◆ Exercise brief:
Arrange the lines below as a numbered list, skipping any blank lines. Leave the pictures out.
-------
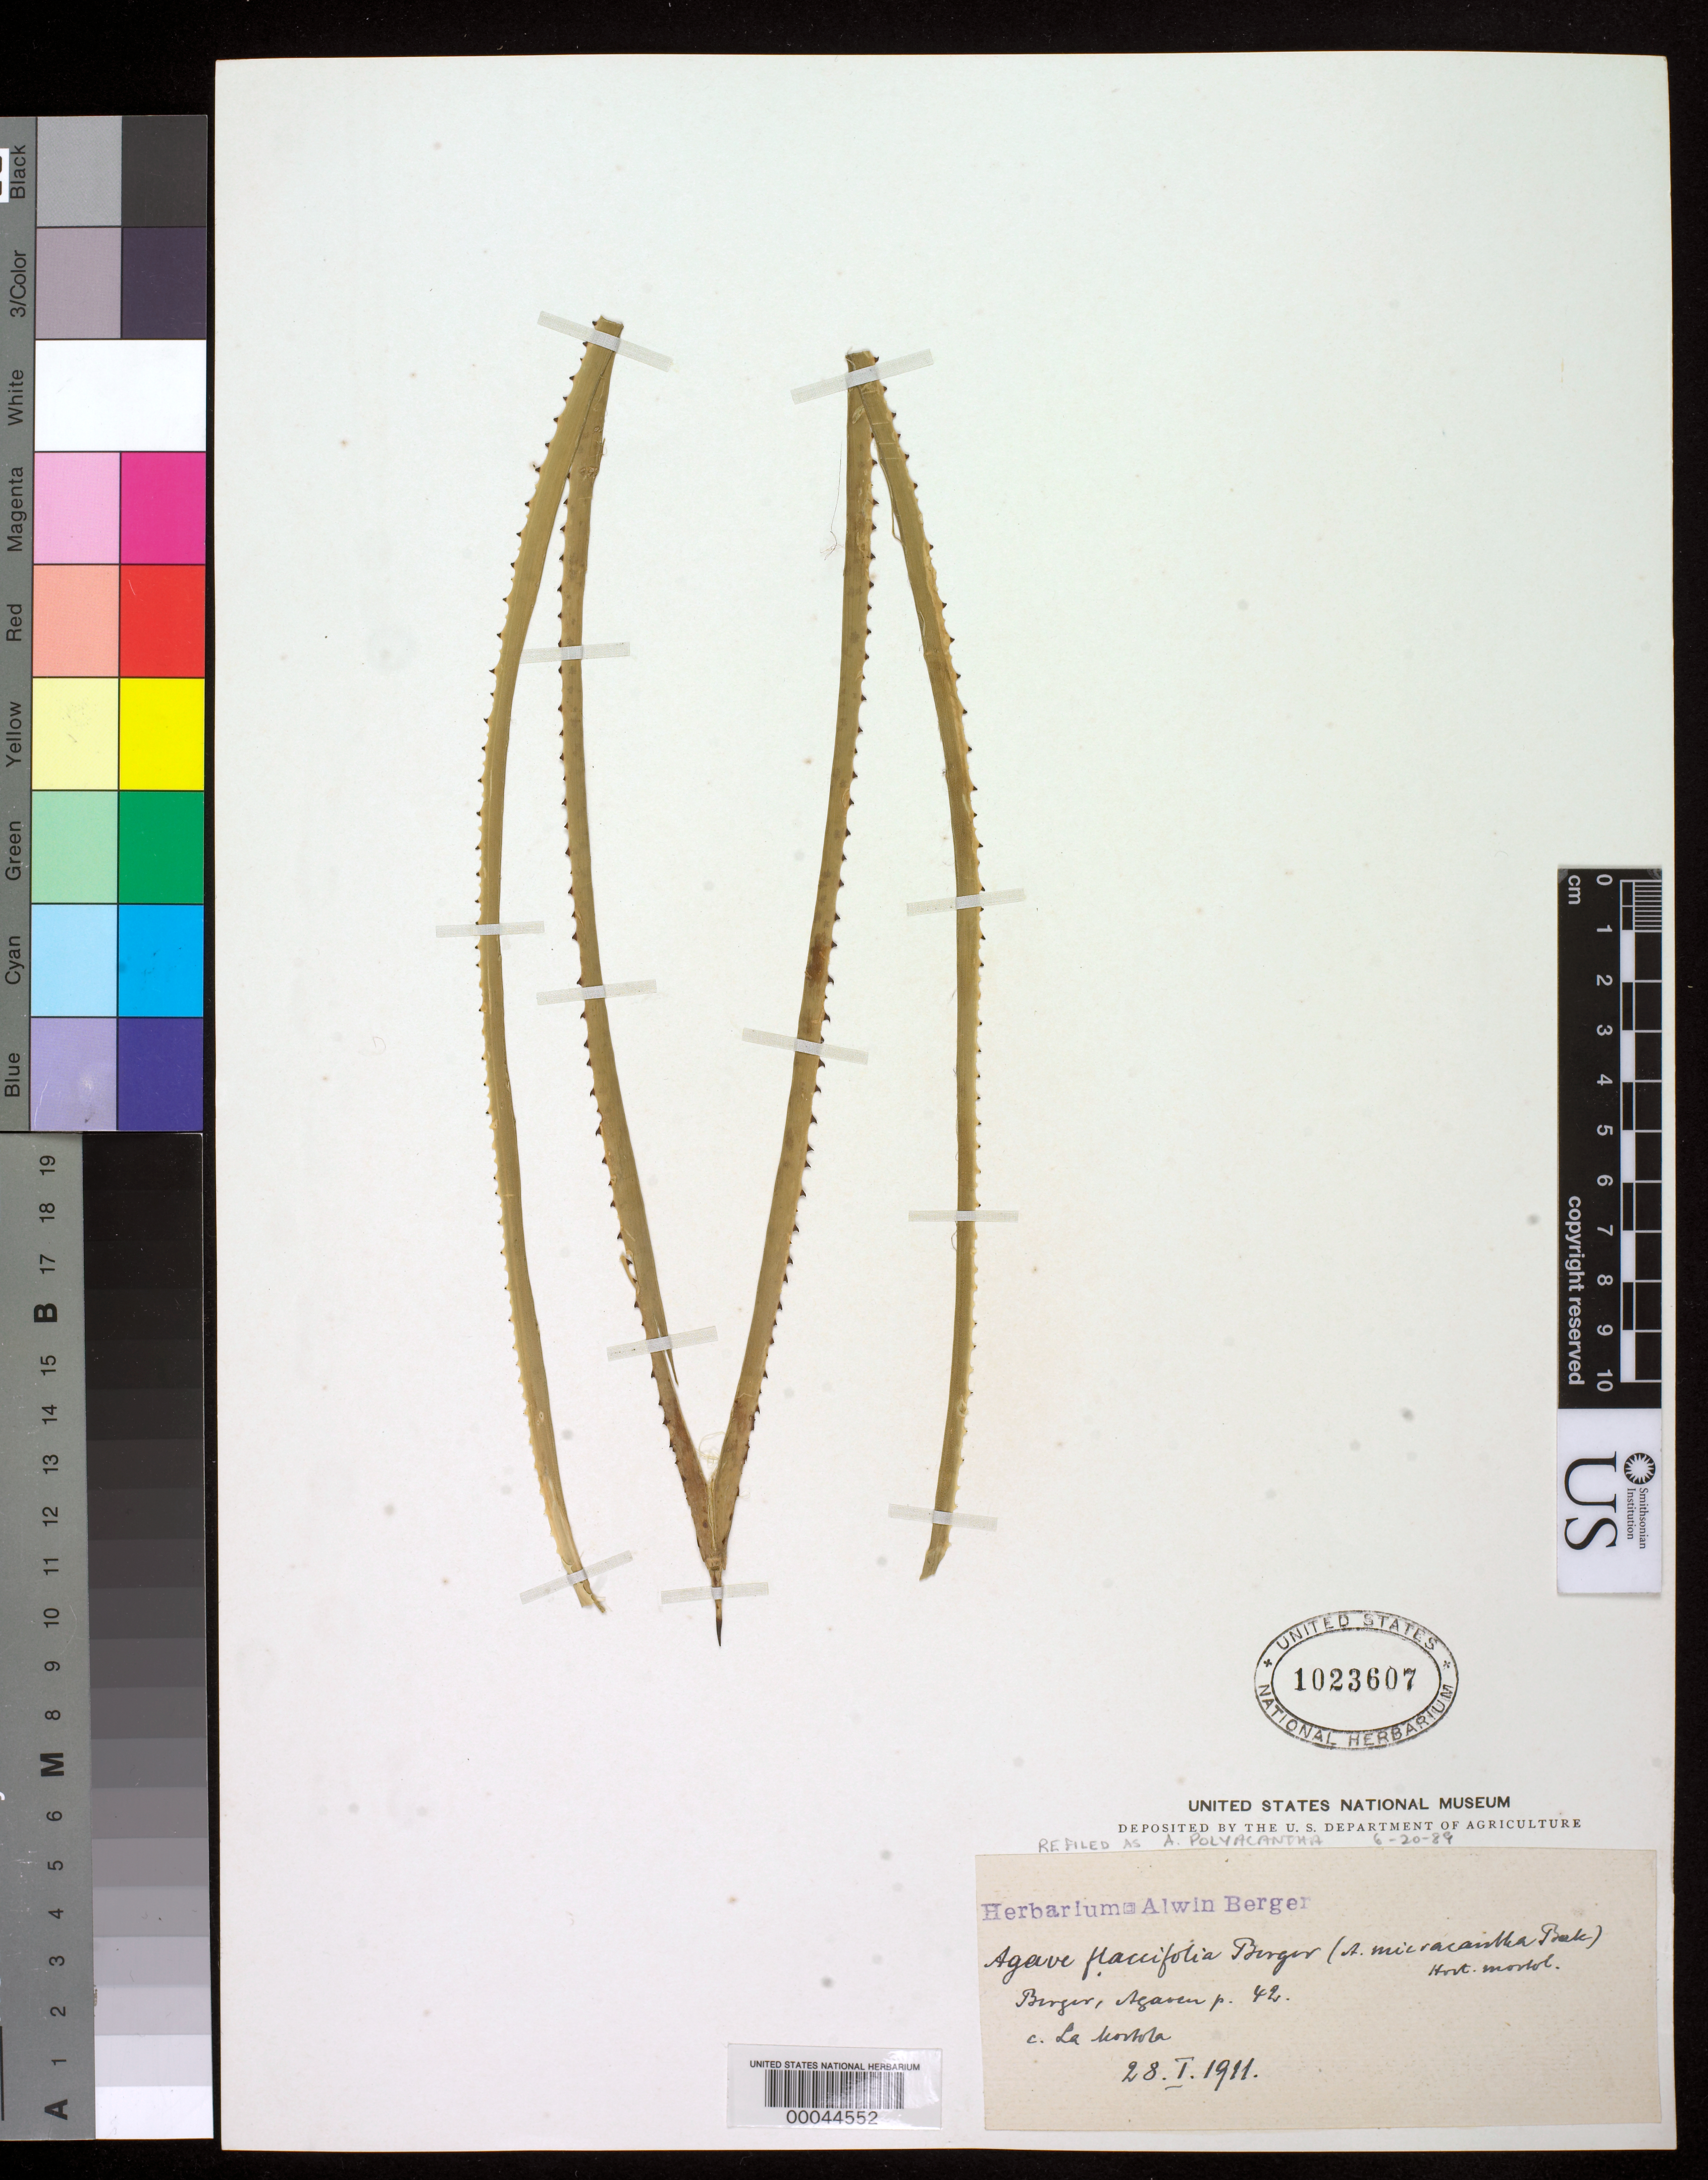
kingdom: Plantae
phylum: Tracheophyta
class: Liliopsida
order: Asparagales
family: Asparagaceae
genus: Agave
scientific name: Agave polyacantha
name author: Haw.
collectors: ex herb. A. Berger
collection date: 1909-06-02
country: Mexico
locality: Cultivated at La Mortola, Italy.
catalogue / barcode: US 1023607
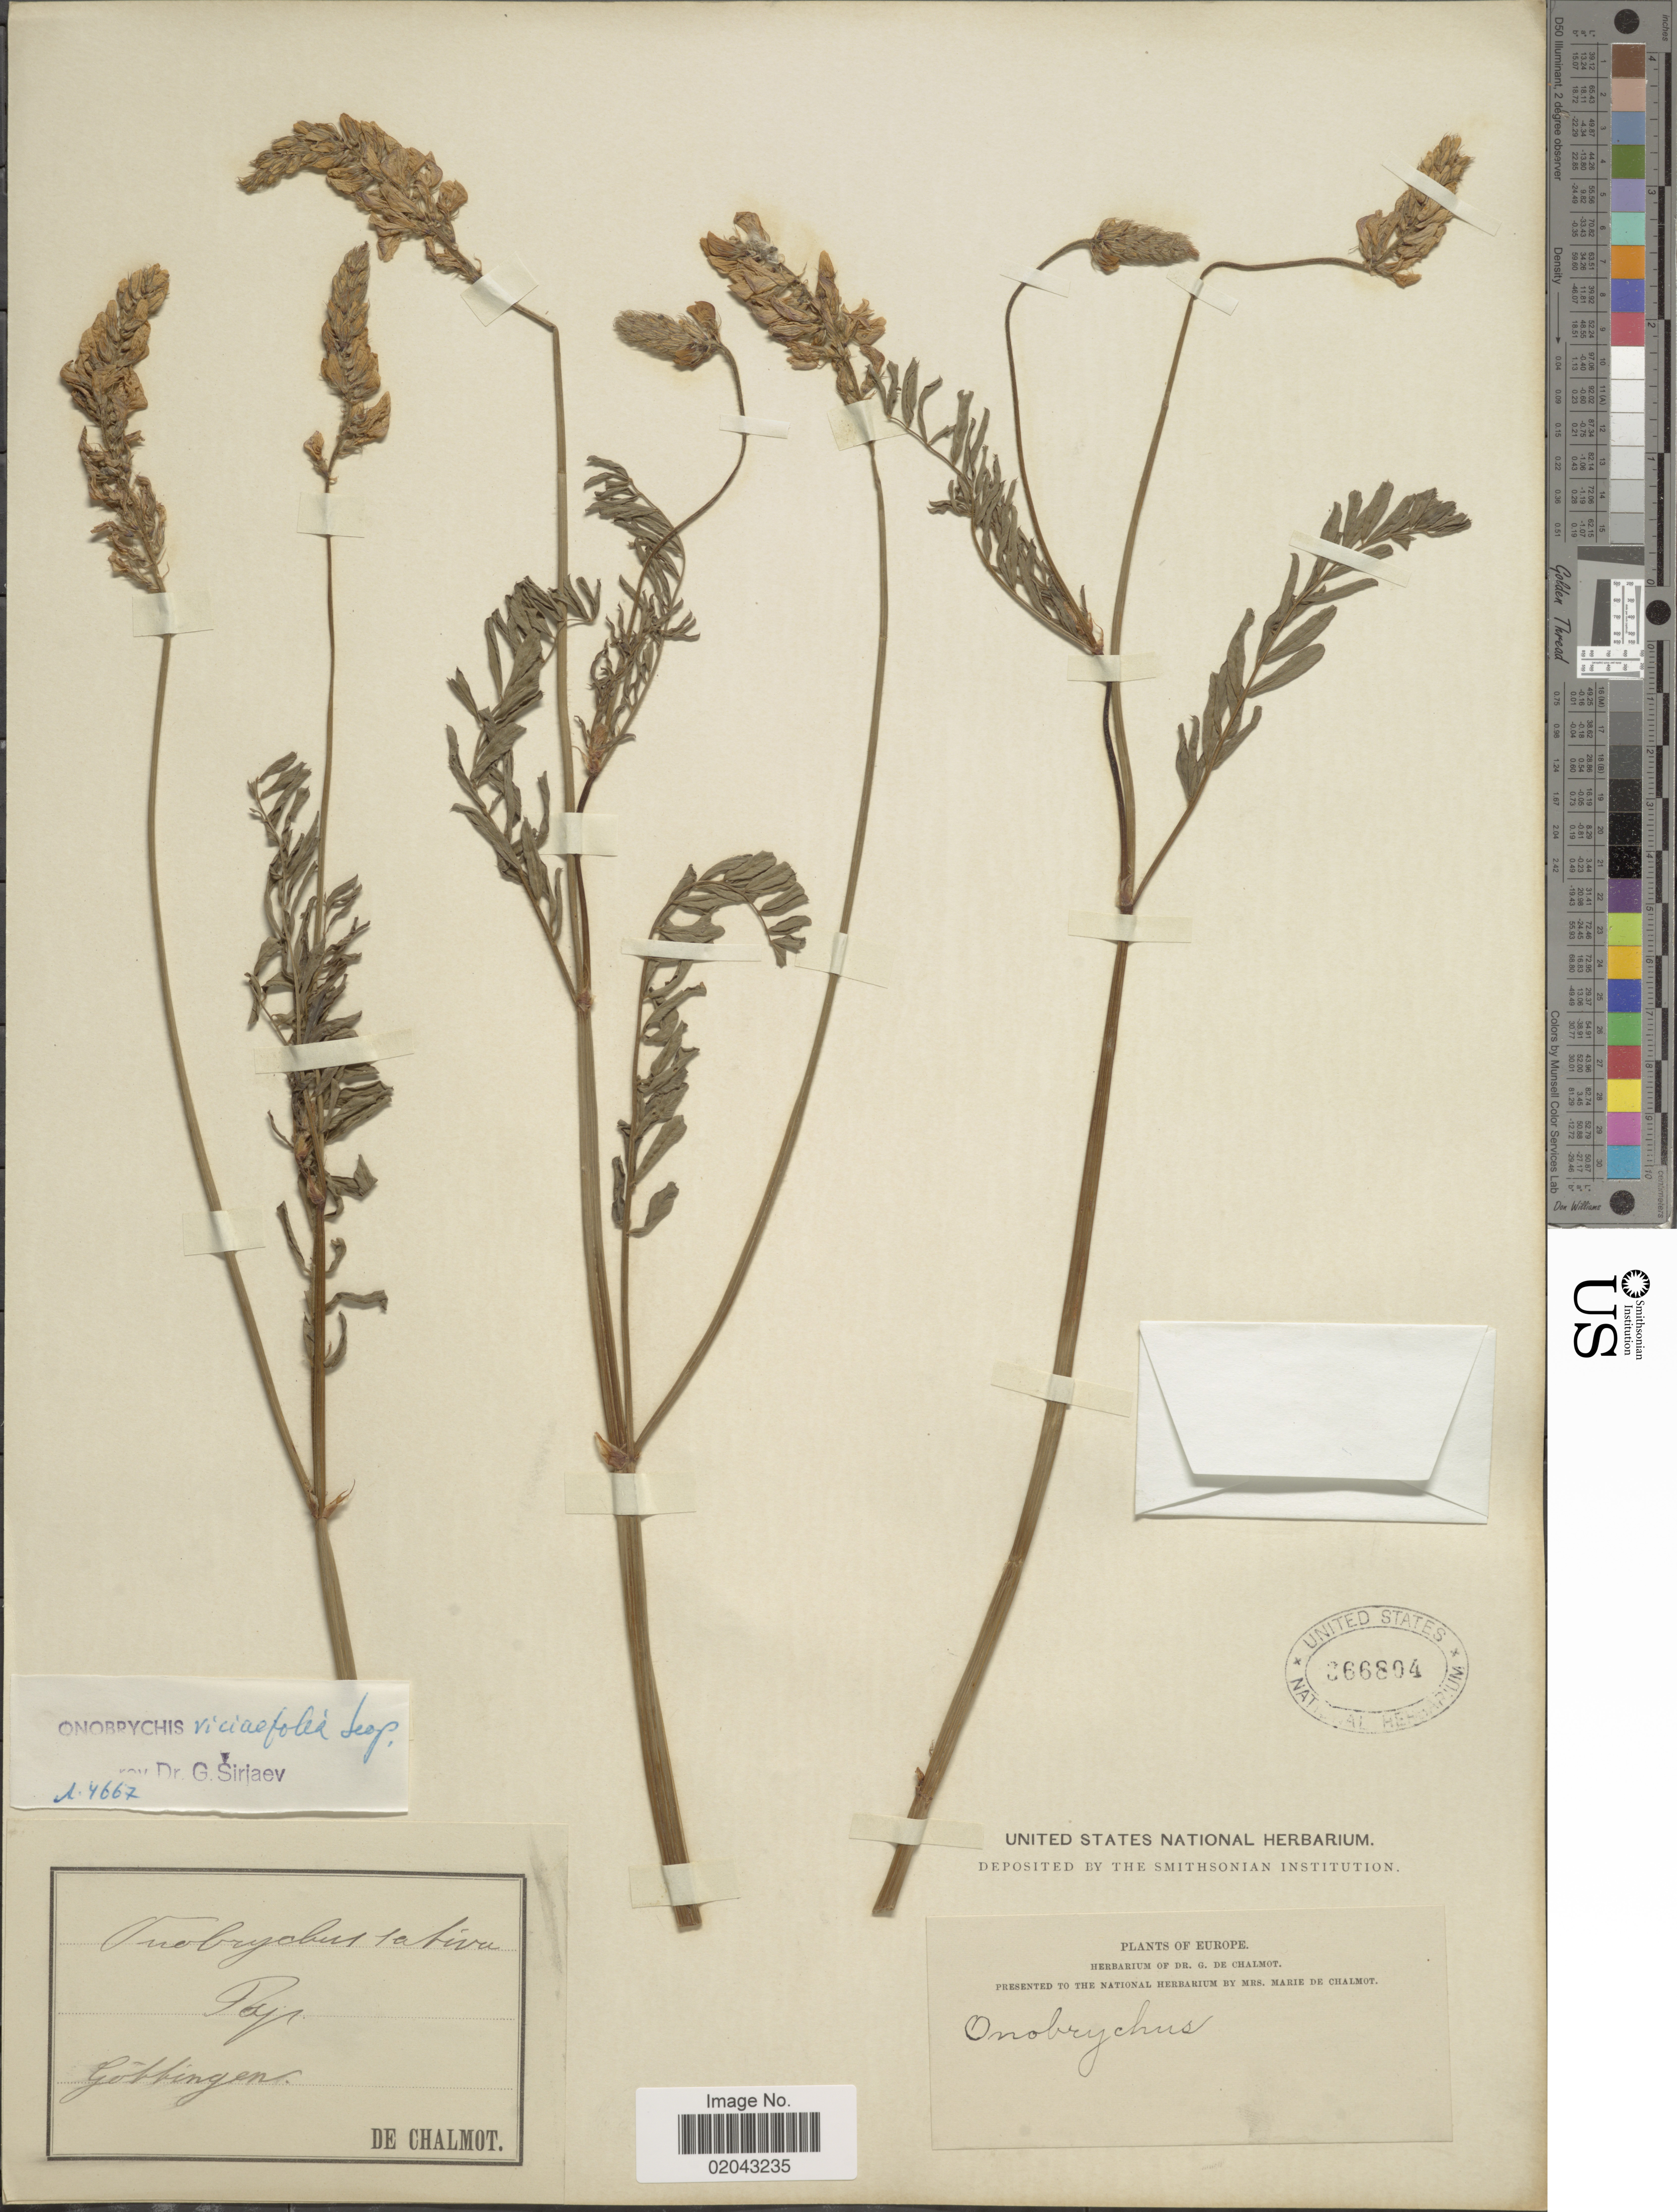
-------
◆ Completed task:
1. kingdom: Plantae
2. phylum: Tracheophyta
3. class: Liliopsida
4. order: Asparagales
5. family: Asparagaceae
6. genus: Agave
7. scientific name: Agave polyacantha
8. name author: Haw.
9. collectors: ex herb. A. Berger
10. collection date: 1909-06-02
11. country: Mexico
12. locality: Cultivated at La Mortola, Italy.
13. catalogue / barcode: US 1023607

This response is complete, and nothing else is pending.